|This is about the right age. (Cool shirt hunh?)|
So, the first thing my sister did after my parents weren't in the room was grab my watch and set it some random amount ahead (or way behind). "There!" She handed it back to me, quite pleased with herself. "That's Matthew time. You aren't allowed to calibrate it to real time, or anyone else's. Or explain what's going on for the duration of your entire visit." I soon learned that every one of her suitemates had their watch set to a different time and there was no wall clock.
For the three days that I was hanging out and staying in her dorm, I lived in an alternate time zone of my very own. It had its awkwardnesses, such as when my parents would say we'll meet you at six for dinner and I had to ask how long that was from now and then remember to meet them at 3:46a.m (maybe that little outer dial ring had its uses). But there was also a freedom gained, a freedom of knowing that I was living in my personal, private, time bubble that was my very own reality. Maybe that's when I became a fiction writer, even if I didn't start scribing stories until two decades later. (I actually kept the watch on Matthew Time for several days after I got home.)
But time has always challenged me in stories.

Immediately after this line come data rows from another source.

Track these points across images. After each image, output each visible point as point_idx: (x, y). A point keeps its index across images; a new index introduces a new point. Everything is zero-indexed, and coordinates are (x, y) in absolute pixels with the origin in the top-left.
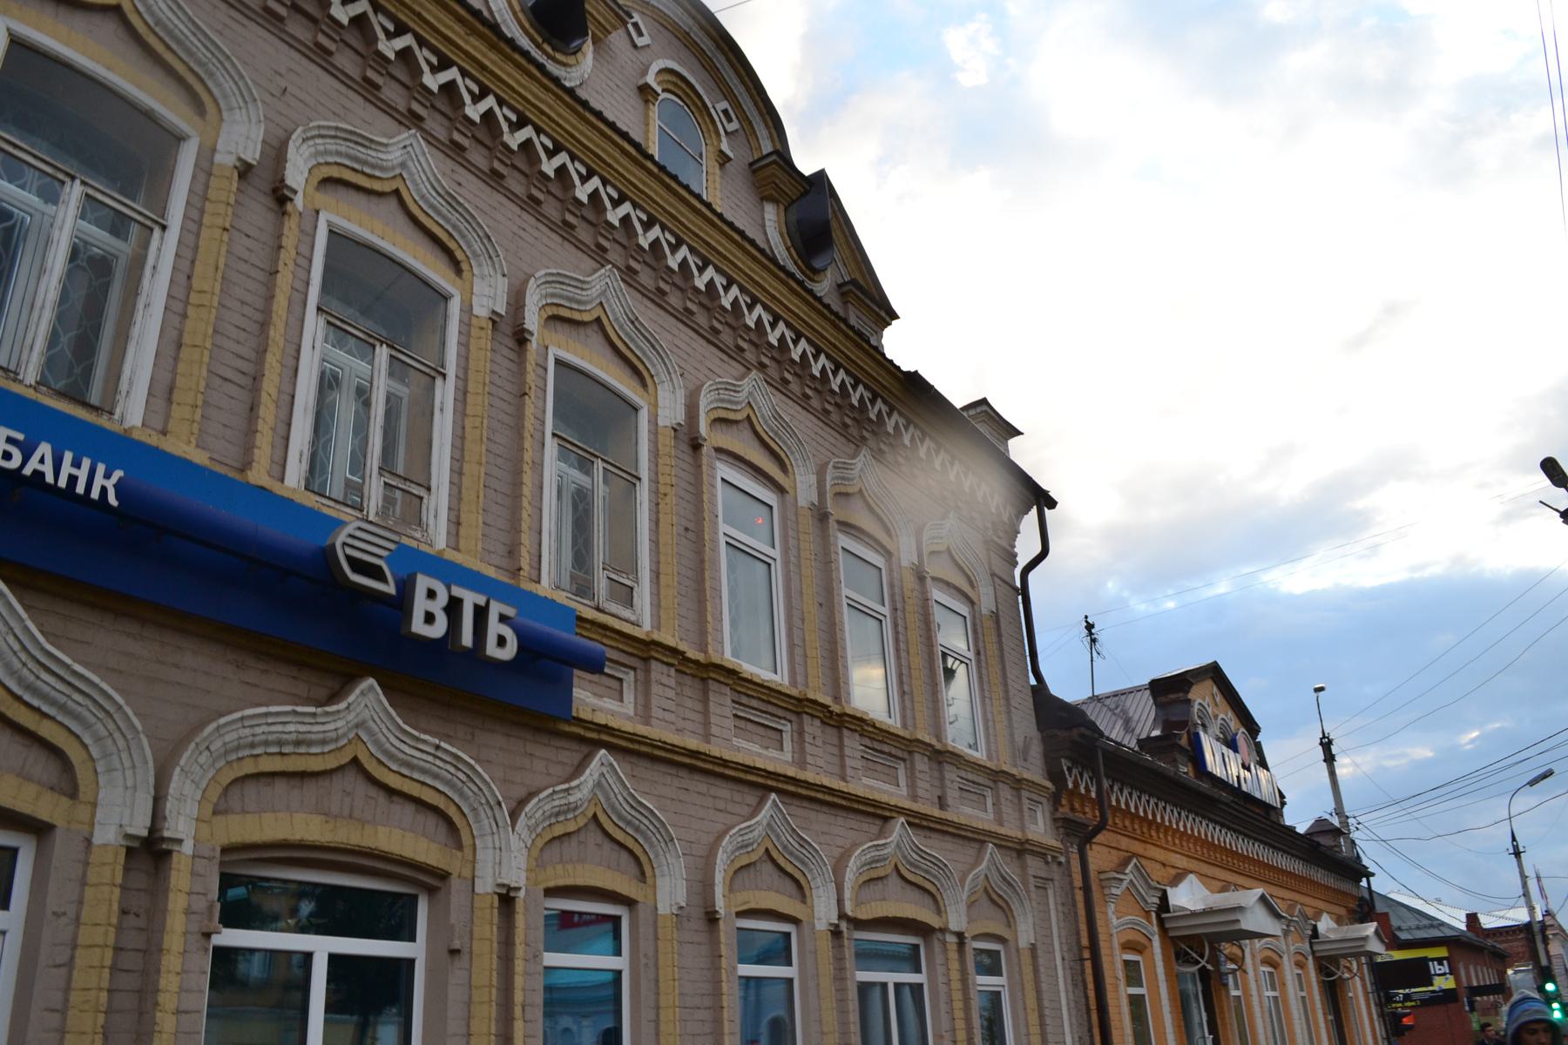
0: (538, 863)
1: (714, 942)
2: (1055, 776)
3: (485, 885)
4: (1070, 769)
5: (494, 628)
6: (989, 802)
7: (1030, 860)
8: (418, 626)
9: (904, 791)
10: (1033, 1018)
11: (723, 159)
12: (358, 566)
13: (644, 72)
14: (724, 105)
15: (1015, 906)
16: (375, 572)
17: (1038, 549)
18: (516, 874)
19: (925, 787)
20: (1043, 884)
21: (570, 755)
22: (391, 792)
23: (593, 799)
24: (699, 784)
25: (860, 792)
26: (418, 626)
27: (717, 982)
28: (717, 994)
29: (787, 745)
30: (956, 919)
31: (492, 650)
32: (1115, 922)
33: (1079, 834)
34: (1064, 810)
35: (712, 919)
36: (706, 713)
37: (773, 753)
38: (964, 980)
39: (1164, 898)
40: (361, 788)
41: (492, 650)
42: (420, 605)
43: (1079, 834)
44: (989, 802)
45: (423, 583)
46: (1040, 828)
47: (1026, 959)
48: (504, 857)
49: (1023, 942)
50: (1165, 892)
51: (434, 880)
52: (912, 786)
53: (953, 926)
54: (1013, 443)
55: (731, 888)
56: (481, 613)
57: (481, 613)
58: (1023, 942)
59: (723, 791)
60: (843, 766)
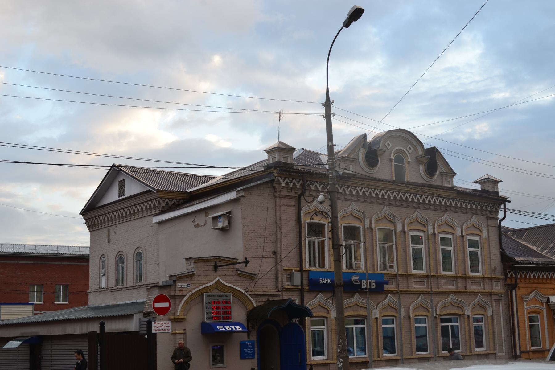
0: (381, 313)
1: (410, 321)
2: (506, 275)
3: (373, 317)
4: (509, 272)
5: (372, 284)
6: (482, 284)
7: (493, 296)
8: (363, 287)
9: (455, 287)
10: (491, 331)
11: (409, 162)
12: (355, 281)
13: (390, 156)
14: (410, 146)
15: (487, 307)
16: (357, 282)
17: (503, 216)
18: (377, 315)
19: (460, 285)
20: (498, 301)
21: (384, 296)
22: (360, 307)
23: (388, 302)
24: (407, 295)
25: (442, 290)
26: (363, 287)
27: (410, 327)
28: (410, 329)
29: (425, 284)
30: (468, 311)
31: (372, 287)
32: (526, 307)
33: (512, 287)
34: (509, 282)
35: (409, 318)
36: (408, 283)
37: (422, 286)
38: (469, 324)
39: (548, 299)
40: (357, 307)
41: (372, 287)
42: (363, 284)
43: (512, 287)
44: (482, 284)
45: (363, 281)
46: (498, 287)
47: (490, 319)
48: (376, 313)
49: (489, 315)
50: (549, 298)
51: (366, 317)
52: (457, 285)
53: (466, 313)
54: (500, 185)
55: (413, 312)
56: (370, 282)
57: (370, 282)
58: (489, 315)
59: (412, 296)
60: (438, 285)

I once redrafted a novel... well, let's just say, "way more than three times," (it's too embarrassing to say "9 times"). I was trying to get control of the complex timeline of the novel, four major characters and three minor ones each with a past and a present that deeply interrelated and... I tried and tried to weave the time strands together, without success. My final solution, write a prequel, which had to be exciting in its own right, then the story I'd set out to tell in its own time. I finally declared my "Nara" story complete and at long last (that time thing again) moved on.
Then, just recently, I hit a major problem: my latest novel opened in the past. Much to my surprise. Honestly! It works like that sometimes. I sit down. I have a title (usually) and a character and maybe a scene, maybe not, and I just start writing. This one started 25 years in the past and my first reaction was to groan in pain. "Not again. Please, save me, not again." But Secret Service agent Frank Adams, the head of the Presidential Protection Detail in four consecutive novels in my Night Stalkers series, declared in no uncertain terms that his story started in the past.
There were many surprises for me. First, he was right, that is when his story began. (Characters have a nasty habit of being right about themselves, I find that rather irritating at times.) Second, rather than fighting and struggling with time as I had in that past novel (and when my sister had first changed my watch) I slid into it smooth and easy and had a great time writing the book.
Frank's Independence Day. A Night Stalkers July 4th romance is now available. I don't know the last time I had so much fun writing... wait, I do... it was on the prior book. What can I say, I love doing what I do. I'm sure proud of what I've written.
Hope you're immensely proud of something you did recently, it's a feeling that I'd wish on anybody.